Exercise details -> Line by line, please look for the word "millimetres" in the following records, then copy each line you find it in.

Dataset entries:
------------------------------------------------------------

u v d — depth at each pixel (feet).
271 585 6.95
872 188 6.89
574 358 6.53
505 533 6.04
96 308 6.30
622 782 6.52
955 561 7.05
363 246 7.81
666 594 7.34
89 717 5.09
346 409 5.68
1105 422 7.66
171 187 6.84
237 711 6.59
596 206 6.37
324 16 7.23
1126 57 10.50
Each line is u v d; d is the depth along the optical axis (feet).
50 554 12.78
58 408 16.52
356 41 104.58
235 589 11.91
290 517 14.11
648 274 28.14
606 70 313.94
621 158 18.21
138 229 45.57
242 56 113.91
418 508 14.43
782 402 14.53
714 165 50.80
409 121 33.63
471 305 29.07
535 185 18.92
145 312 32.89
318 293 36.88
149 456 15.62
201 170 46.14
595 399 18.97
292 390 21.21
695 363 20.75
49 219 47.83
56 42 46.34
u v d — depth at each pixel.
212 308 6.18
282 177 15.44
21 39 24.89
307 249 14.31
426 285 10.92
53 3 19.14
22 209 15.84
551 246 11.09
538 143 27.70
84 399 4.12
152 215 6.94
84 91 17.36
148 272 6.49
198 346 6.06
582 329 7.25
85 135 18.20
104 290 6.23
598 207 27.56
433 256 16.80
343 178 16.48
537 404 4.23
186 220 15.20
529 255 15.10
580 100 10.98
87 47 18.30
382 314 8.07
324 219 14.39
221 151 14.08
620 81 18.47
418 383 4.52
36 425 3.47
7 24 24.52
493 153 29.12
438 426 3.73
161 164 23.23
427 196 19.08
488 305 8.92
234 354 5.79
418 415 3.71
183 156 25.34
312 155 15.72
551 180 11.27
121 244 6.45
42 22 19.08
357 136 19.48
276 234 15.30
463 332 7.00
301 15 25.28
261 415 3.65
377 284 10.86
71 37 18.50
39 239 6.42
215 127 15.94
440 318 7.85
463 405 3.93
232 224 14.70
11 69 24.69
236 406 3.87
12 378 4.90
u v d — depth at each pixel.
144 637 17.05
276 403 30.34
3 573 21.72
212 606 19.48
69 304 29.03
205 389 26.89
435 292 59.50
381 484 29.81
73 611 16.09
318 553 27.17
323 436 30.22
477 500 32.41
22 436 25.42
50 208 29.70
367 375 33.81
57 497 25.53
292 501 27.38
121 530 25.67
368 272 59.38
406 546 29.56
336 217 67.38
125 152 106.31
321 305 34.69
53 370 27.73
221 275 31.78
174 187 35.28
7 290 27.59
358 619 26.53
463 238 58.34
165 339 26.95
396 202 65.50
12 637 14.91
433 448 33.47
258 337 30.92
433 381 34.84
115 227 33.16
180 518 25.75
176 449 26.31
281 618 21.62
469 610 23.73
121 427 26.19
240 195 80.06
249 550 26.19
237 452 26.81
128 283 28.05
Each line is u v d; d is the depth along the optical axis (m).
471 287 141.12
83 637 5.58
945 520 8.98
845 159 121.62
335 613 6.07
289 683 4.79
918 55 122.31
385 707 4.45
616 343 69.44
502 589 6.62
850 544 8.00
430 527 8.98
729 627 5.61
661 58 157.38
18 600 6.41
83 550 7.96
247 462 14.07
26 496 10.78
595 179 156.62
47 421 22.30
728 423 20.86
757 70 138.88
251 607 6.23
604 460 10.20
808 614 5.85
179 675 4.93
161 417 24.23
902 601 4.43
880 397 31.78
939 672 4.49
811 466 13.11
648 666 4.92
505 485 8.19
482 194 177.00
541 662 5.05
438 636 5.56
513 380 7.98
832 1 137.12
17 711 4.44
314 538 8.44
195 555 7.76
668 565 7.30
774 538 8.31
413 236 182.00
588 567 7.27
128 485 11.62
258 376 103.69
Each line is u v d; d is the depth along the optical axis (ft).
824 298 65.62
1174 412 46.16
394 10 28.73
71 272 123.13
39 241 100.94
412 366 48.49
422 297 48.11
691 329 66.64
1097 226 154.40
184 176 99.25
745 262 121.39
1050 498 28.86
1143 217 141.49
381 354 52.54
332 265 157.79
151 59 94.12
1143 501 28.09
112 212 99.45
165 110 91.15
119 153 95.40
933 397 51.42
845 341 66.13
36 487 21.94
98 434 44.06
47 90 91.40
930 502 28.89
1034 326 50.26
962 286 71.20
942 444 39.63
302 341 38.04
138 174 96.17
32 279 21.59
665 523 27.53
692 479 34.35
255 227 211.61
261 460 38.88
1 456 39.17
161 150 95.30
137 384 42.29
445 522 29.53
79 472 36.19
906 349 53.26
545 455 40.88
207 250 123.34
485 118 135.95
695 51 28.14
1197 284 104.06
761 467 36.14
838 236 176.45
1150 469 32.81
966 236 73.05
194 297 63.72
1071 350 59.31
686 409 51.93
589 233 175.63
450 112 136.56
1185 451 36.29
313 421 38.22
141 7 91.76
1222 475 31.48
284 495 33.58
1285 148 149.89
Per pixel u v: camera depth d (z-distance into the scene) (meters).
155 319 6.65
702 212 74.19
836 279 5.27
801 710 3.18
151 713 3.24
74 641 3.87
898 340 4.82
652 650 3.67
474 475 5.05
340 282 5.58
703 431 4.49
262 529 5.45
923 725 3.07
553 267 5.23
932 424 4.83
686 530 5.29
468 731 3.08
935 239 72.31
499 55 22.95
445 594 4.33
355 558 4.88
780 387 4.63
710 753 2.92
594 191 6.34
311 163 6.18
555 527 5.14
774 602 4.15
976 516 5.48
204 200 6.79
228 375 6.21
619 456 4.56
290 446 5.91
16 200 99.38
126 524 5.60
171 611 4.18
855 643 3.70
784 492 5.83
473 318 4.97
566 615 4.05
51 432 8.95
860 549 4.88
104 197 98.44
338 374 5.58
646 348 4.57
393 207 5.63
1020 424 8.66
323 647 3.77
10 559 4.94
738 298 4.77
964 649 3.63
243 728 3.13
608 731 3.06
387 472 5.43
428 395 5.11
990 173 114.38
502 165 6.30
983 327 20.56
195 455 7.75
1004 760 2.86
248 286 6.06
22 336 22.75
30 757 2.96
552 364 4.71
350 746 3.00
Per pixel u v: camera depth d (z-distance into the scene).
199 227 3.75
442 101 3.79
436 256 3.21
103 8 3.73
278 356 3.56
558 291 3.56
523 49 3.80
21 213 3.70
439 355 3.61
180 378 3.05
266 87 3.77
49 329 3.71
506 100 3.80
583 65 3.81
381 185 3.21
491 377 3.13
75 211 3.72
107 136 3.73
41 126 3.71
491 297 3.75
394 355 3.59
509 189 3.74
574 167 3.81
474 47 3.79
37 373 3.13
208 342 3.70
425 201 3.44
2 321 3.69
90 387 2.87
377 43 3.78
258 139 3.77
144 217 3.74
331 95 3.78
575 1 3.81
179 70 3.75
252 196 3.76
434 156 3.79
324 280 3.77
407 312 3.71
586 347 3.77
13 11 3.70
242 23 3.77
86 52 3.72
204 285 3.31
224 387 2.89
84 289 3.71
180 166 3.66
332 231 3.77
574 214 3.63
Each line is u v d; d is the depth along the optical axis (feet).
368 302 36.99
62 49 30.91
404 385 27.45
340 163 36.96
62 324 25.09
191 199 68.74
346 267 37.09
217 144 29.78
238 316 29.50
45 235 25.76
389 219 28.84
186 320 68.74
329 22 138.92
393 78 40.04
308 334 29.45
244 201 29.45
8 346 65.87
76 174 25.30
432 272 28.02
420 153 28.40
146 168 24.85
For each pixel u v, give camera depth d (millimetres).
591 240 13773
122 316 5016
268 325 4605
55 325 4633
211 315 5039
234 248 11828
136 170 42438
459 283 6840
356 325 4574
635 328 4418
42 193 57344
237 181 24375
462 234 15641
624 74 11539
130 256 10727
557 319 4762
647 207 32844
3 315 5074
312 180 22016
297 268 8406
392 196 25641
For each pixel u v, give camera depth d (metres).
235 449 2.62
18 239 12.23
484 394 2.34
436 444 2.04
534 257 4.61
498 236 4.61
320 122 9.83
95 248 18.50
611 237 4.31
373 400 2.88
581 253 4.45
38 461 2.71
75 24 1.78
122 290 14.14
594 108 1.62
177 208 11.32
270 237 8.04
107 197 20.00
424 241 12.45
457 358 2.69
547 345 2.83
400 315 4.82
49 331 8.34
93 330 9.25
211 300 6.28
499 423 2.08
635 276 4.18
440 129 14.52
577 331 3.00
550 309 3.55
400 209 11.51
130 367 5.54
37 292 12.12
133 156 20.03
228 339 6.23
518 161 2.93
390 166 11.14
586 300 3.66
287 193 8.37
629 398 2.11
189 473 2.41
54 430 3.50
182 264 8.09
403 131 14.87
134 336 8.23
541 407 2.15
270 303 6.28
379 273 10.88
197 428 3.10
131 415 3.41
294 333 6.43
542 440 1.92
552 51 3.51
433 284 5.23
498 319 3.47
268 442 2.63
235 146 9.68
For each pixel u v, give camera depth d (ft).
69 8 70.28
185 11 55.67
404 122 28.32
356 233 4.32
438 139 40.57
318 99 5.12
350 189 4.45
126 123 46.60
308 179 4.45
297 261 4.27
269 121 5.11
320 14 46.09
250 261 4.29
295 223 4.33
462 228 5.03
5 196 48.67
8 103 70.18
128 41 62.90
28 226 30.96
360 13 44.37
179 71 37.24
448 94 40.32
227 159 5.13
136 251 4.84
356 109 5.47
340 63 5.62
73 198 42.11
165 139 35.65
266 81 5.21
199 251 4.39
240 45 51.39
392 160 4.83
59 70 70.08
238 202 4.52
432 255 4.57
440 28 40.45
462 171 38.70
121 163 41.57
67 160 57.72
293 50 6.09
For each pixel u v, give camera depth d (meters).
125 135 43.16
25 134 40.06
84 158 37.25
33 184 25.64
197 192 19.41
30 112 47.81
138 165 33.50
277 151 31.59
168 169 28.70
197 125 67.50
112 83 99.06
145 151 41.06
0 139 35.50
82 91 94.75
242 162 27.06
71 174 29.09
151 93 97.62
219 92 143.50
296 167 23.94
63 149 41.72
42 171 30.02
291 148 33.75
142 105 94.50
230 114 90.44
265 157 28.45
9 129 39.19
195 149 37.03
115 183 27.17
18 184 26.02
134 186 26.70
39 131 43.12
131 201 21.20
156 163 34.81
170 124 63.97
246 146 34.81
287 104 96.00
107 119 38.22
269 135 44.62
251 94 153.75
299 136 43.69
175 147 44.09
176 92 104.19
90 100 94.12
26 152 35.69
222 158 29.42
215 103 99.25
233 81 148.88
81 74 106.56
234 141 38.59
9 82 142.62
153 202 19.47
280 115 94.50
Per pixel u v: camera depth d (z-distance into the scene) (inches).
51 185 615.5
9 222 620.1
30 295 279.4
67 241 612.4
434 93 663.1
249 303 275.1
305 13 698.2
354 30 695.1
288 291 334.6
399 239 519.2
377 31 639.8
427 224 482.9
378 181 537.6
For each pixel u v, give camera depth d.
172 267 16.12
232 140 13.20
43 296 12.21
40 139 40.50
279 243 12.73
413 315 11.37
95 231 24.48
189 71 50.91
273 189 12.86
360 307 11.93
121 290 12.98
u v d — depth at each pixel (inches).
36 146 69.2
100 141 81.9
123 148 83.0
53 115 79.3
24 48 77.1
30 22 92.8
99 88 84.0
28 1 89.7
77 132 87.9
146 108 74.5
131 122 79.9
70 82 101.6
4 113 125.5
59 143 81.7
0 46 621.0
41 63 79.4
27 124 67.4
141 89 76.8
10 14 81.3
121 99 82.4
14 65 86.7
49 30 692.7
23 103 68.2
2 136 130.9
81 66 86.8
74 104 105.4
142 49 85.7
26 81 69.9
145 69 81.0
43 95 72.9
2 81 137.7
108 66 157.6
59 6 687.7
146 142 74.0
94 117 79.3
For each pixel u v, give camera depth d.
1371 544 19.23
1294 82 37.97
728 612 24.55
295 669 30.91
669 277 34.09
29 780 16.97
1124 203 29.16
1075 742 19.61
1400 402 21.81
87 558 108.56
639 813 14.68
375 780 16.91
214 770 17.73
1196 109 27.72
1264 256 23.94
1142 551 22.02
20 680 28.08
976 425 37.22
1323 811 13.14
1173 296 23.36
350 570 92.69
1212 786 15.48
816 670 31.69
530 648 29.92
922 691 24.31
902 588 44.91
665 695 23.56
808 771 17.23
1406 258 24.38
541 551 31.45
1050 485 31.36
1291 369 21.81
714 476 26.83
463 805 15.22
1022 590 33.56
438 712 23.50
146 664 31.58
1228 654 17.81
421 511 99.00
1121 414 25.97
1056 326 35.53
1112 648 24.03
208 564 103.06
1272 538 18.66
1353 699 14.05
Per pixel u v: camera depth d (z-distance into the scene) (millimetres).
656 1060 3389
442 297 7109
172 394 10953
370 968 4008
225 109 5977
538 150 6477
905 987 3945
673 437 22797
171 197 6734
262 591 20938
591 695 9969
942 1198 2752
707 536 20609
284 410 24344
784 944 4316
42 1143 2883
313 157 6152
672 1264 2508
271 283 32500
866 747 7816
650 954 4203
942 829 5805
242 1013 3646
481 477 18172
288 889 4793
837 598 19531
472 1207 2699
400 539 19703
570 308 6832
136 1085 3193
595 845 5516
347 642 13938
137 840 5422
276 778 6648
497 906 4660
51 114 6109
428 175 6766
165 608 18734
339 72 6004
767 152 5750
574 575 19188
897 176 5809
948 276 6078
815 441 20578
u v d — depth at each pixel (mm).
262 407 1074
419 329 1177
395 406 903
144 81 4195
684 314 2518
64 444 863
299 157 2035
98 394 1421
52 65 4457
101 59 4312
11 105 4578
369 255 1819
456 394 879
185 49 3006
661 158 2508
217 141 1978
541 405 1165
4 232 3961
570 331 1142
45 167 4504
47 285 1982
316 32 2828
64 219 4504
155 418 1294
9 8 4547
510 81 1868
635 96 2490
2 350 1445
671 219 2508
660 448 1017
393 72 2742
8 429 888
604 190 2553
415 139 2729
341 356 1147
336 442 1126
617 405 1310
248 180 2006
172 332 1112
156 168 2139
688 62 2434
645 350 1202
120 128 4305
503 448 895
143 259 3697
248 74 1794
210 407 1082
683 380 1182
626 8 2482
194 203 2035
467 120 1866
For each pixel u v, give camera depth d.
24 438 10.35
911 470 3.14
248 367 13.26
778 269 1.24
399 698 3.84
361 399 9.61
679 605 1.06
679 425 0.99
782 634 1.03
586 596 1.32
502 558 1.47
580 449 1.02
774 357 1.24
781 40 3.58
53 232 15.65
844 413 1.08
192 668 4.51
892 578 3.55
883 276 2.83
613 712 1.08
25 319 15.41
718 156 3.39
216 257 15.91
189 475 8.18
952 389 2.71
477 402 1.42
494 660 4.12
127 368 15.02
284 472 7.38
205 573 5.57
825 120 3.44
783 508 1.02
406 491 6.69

------------------------------------------------------------

Answer space ->
For each pixel u v, give camera depth d (millimetres).
Per pixel u v: camera depth d (z-distance into the scene) (millimetres).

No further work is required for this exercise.